Setelah perjalanan yang relatif singkat, mereka sampai di sebuah lapangan kosong yang dipenuhi banyak pohon rindang. Mereka menggelar tikar di bawah pohon dan memulai piknik kecil-kecilan ala mereka. Fauzan mengeluarkan keranjang berisi makanan yang dibawanya dari rumah lalu mulai menatanya di atas tikar.
Silva tidak menyangka Fauzan sudah mempersiapkan ini semua untuknya. "Semua ini kamu yang masak?" Tanya Silva.
"Nggak, ini Bunda yang masak. Tapi aku bantuin kok!" Jawab Fauzan.

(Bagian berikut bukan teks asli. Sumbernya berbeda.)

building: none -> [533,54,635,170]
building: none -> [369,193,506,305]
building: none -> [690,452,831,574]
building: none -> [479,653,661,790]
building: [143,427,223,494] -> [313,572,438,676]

Mereka menghabiskan beberapa saat untuk menata semua makanan itu. Mulai dari makanan pembuka sampai makanan penutup semuanya lengkap tersaji di atas tikar. Mereka saling bertukar cerita sambil menikmati makanan ditemani angin sepoi-sepoi yang menerpa rambut mereka.

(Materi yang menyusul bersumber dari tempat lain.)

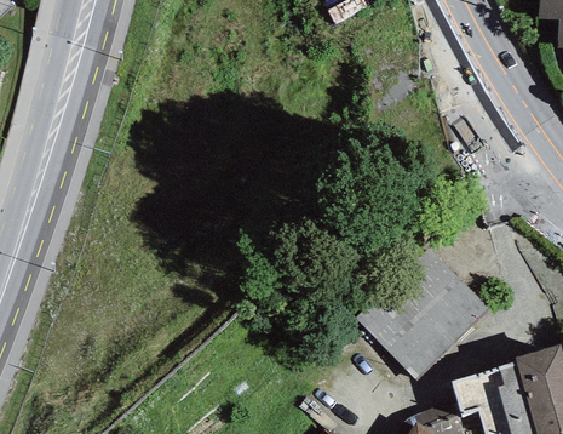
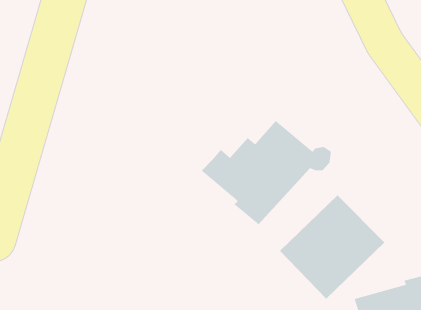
building: none -> [201,120,332,225]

Silva merasa sangat beruntung mendapatkan laki-laki seperti Fauzan. Ia memang tidak sempurna, tapi ia punya banyak hal lain dalam dirinya yang membuat dirinya terlihat sempurna. Dia mungkin takut pada katak, tapi Fauzan bisa jadi sangat berani jika harus melindungi Silva. Terkadang ia bersikap manja kemudian tiba-tiba berubah jadi mandiri. Hal-hal seperti itulah yang membuatnya tidak bosan terus berada di sisi Fauzan.
Ia selalu menemukan sisi lain dari Fauzan. Entah itu baik atau buruk, ia tidak keberatan. Karena setiap manusia pasti punya kebaikan dan keburukannya masing-masing. Yang ia lakukan hanya menjaga Fauzan tetap berada di sampingnya.

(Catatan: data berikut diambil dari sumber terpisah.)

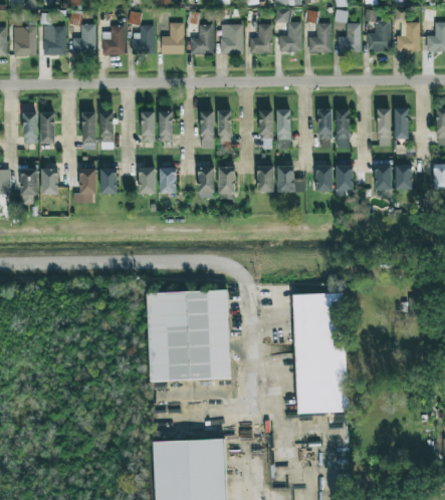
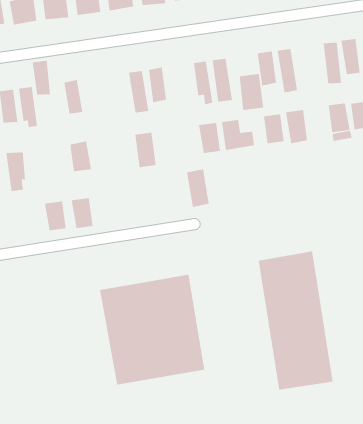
building: [159,110,173,142] -> [32,60,51,95]
building: none -> [239,73,264,111]
building: [218,166,235,199] -> [186,169,210,207]
building: [159,167,176,193] -> [71,198,93,229]
building: [99,168,117,193] -> [44,201,66,231]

"Kamu kenapa sih lihatin aku terus? Ada yang aneh di muka aku?" Tanya Fauzan lalu mulai meraba wajahnya.
Silva menggeleng sambil tersenyum. "Nggak, seneng aja lihatin kamu."
Senyum Silva berhasil membuat sesuatu di hati Fauzan meleleh. Rasanya menyenangkan bisa menghabiskan waktu bersama Silva. Rencananya berhasil untuk mengadakan piknik kecil-kecilan untuk kekasihnya.
Sederhana.
Sederhana merupakan alasan mengapa Fauzan memilih Silva sebagai kekasihnya. Kesederhanaan itu membawanya pada nyaman yang sejak awal tidak ia temukan pada gadis lain. Rasa nyaman yang merengkuhnya. Dan rasa nyaman itulah yang membuatnya bertahan di sisi Silva.
Mungkin gadis itu tidak secantik gadis-gadis di luar sana, mungkin gadis itu sering marah tanpa sebab padanya, mungkin gadis itu punya banyak kekurangan. Tapi Fauzan tahu bahwa setiap orang dilahirkan dengan keistimewaannya masing-masing.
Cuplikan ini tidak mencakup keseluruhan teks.